Task list:
A – Restate word for word the part of the Spark notes that begins at "Tungsten is the" and stops after "111), ('tea', 222)])".
B – In the Spark notes, shorten the bulleted passage that opens with "RDD = Resilient Distributed Datasets" into a tighter list that keeps its main facts.

Text under study:

Start of Block

# 0. RDD, DataFrame, Dataset

* RDD = Resilient Distributed Datasets
* RDDs can be significantly slower on Python compared with Java or Scala. DataFrames are not.
* Dataset is type-specific so Python is not supported.
* In Spark 2.0, DataFrame is Dataset Untyped API. (DataFrame = Dataset[Row])

Tungsten is the project name to develop/improve the core engine of Spark

# 1. RDD (schema-less ^_^)

In [1]:
import pyspark

sc = pyspark.SparkContext(appName='^_^')

In [2]:
# Create with python
data = sc.parallelize([('tea', 777), ('coffee', 333), ('diet coke', 111), ('tea', 222)])
print(data.take(1))

# Read from a file. Can I use a zip file? It didn't work...
data_from_file = sc.textFile('rockers.txt')
parsed_data_from_file = data_from_file.map(lambda row: [x.strip() for x in row.split(',')])
print(parsed_data_from_file.takeSample(False, 2, 0))

End of Block

Source data:
Start of Block

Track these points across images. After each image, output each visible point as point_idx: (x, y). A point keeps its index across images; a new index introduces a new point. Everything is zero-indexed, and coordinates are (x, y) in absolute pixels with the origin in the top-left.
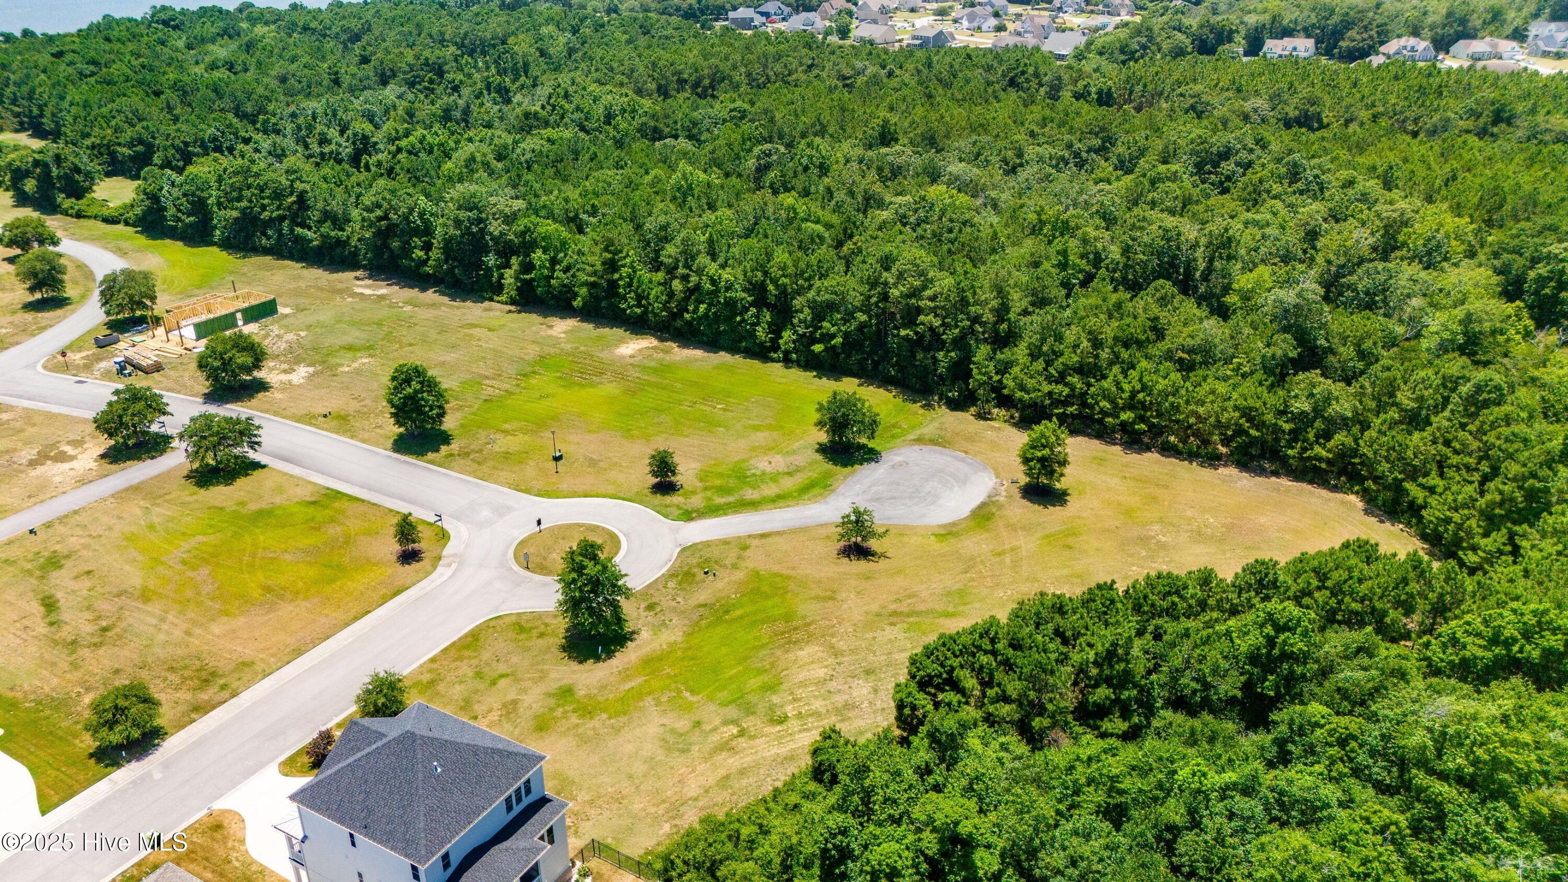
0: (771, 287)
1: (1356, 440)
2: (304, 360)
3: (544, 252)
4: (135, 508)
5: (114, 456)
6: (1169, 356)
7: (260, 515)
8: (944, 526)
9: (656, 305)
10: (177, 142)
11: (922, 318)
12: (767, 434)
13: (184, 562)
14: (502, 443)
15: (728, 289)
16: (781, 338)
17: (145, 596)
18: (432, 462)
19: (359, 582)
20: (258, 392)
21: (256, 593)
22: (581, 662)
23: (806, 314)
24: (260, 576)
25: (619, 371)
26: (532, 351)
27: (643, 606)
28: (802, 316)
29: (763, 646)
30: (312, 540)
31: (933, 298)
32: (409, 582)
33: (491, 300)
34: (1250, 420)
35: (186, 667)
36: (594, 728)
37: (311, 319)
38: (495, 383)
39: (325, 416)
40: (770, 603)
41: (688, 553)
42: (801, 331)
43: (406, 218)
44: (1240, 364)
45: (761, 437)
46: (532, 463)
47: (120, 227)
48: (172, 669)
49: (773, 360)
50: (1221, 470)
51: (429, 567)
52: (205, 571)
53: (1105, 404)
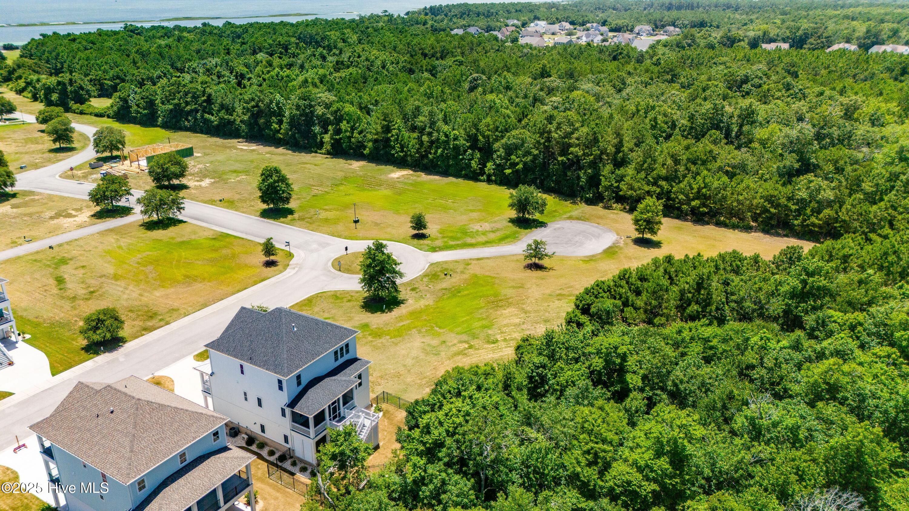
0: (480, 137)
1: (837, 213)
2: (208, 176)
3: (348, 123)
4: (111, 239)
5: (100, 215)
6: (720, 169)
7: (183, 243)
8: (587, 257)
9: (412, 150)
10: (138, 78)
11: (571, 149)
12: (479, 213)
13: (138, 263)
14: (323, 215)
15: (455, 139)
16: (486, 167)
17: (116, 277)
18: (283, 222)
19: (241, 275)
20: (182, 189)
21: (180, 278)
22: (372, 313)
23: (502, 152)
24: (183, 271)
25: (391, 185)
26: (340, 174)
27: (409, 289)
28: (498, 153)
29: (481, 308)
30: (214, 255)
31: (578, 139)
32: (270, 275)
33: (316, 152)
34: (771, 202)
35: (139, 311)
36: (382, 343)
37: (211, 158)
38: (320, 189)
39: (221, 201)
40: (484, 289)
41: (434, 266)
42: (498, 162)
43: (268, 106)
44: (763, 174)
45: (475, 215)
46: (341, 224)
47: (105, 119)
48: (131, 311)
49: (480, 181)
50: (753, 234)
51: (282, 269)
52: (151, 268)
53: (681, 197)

End of Block
Start of Block

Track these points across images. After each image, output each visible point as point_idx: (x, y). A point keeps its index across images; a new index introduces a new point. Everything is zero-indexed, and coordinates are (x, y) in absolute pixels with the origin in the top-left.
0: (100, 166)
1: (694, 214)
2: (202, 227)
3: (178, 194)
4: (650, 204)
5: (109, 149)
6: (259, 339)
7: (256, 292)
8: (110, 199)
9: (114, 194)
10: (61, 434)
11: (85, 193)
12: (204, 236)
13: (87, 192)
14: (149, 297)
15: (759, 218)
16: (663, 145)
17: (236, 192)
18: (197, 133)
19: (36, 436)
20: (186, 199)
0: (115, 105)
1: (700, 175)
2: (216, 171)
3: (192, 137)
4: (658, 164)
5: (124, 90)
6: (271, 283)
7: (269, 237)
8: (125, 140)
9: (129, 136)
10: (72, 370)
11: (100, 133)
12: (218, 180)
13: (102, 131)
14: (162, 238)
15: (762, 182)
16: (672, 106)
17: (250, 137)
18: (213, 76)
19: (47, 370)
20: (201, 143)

End of Block

Written answers:
A –
Tungsten is the project name to develop/improve the core engine of Spark

# 1. RDD (schema-less ^_^)

In [1]:
import pyspark

sc = pyspark.SparkContext(appName='^_^')

In [2]:
# Create with python
data = sc.parallelize([('tea', 777), ('coffee', 333), ('diet coke', 111), ('tea', 222)])

B –
- RDD: Resilient Distributed Datasets.
- RDDs run much slower in Python than in Java or Scala; DataFrames don't.
- Dataset is type-specific, so Python lacks it.
- Spark 2.0: DataFrame = untyped Dataset API (Dataset[Row]).